● Task set
1) Can you transcribe the climate simulations passage between "These three interactive" and "with no login.", inclusive?
2) In the climate simulations passage, at what path does the carbon cycle simulation live?
3) Do these statements agree with the climate simulations passage? For each, answer yes or no and quote the deciding words. (a) Students must log in to join the simulations. (b) The greenhouse effect simulation is meant to be used first. (c) The carbon cycle simulation lives at /simulation.

● Supplied passage
— BEGIN —

These three interactive simulations model how carbon drives warming and how Earth's systems respond. Students start with the greenhouse effect, explore where emissions go in the carbon cycle, and finish with ice-albedo feedback to see why climate change can trigger runaway warming. Each simulation builds on the last, giving students a complete picture of the carbon-climate connection in one classroom unit. Students join by code with no login.

1.The greenhouse effect

The greenhouse effect simulation shows how incoming solar energy and outgoing infrared radiation create Earth's energy balance. Students manipulate atmospheric carbon dioxide levels and watch the model respond: more CO2 traps more heat, temperature rises, and ice melts. The simulation lives at /simulation and aligns with standards on energy flow and climate change. Use it first to establish that CO2 in the atmosphere is the driver.

2.The carbon cycle

The carbon cycle simulation traces where carbon goes: from the atmosphere into the biosphere and hydrosphere, and back again. Students see that burning fossil fuels adds ancient carbon to the modern cycle, raising atmospheric CO2 faster than natural processes can remove it. This simulation explains why greenhouse warming happens and builds the mechanistic understanding that the greenhouse effect alone cannot give. It lives at /carbon-cycle and directly models the cycling of carbon among Earth's systems.

— END —

● Raw data
— BEGIN —

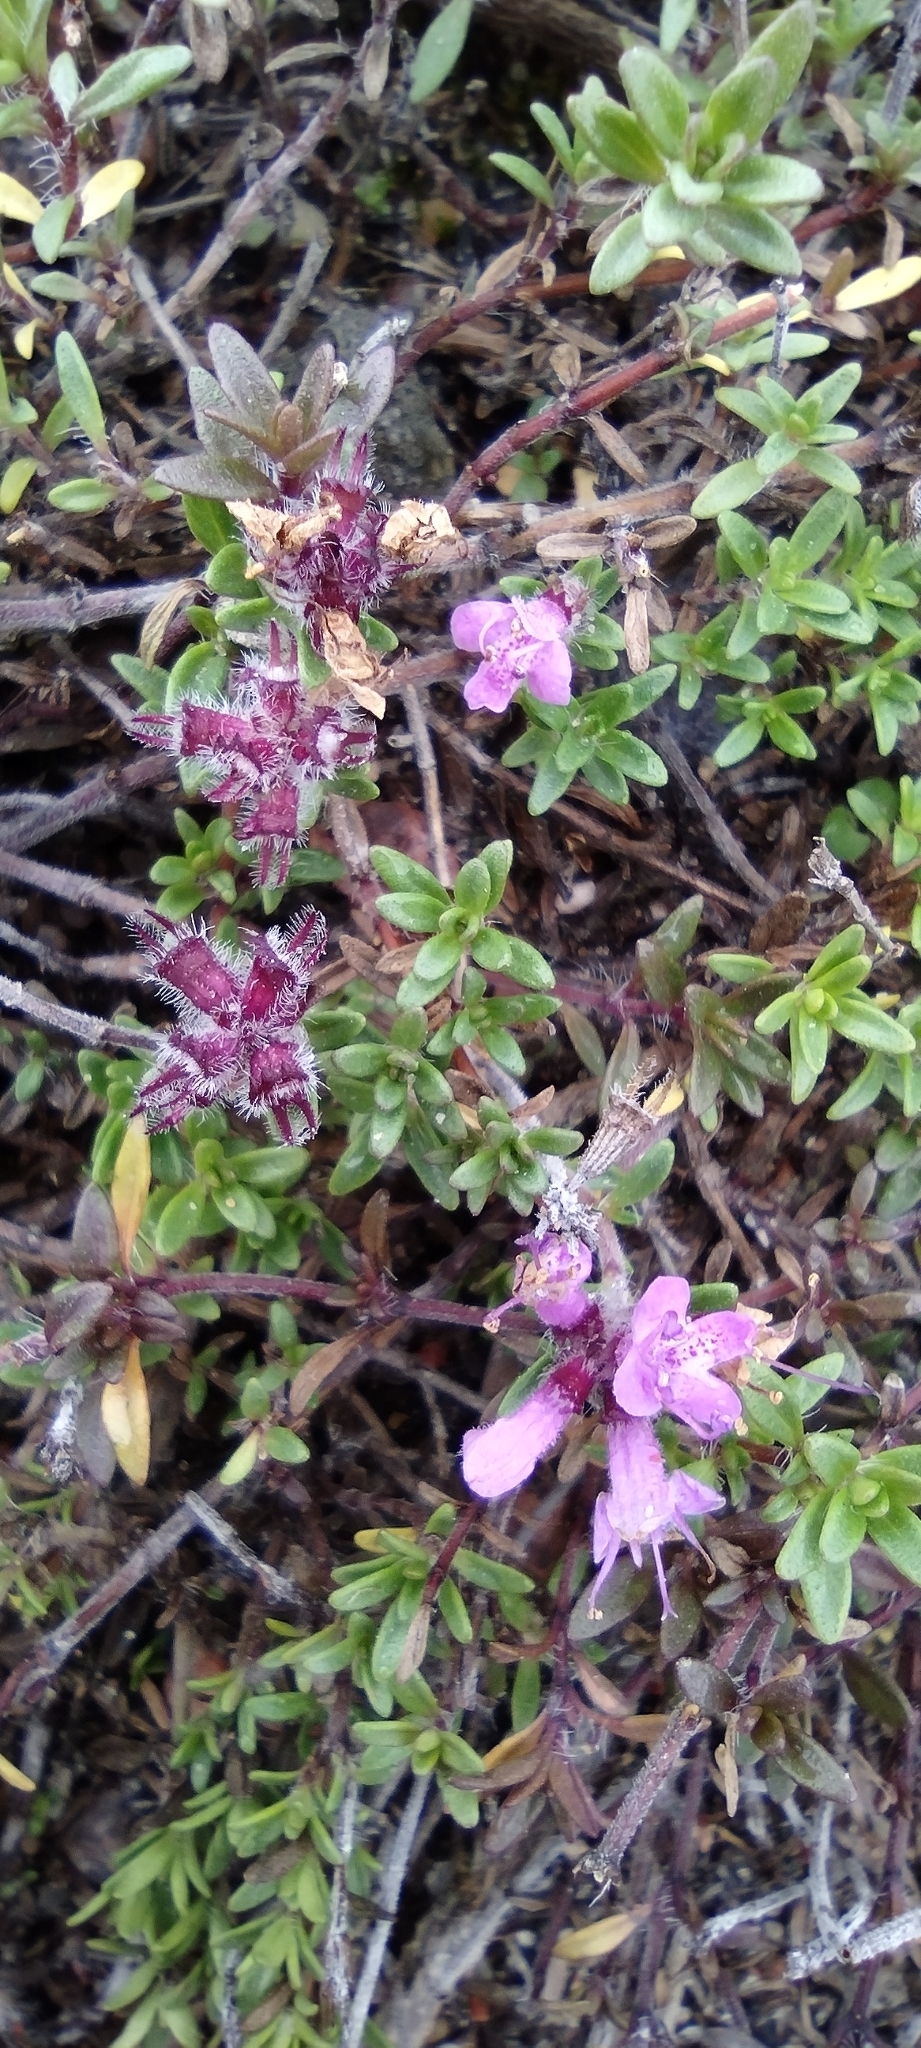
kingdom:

— END —

● Results
1)
These three interactive simulations model how carbon drives warming and how Earth's systems respond. Students start with the greenhouse effect, explore where emissions go in the carbon cycle, and finish with ice-albedo feedback to see why climate change can trigger runaway warming. Each simulation builds on the last, giving students a complete picture of the carbon-climate connection in one classroom unit. Students join by code with no login.

2) It lives at /carbon-cycle.

3)
(a) No: "Students join by code with no login."
(b) Yes: "Use it first to establish that CO2 in the atmosphere is the driver."
(c) No: "It lives at /carbon-cycle"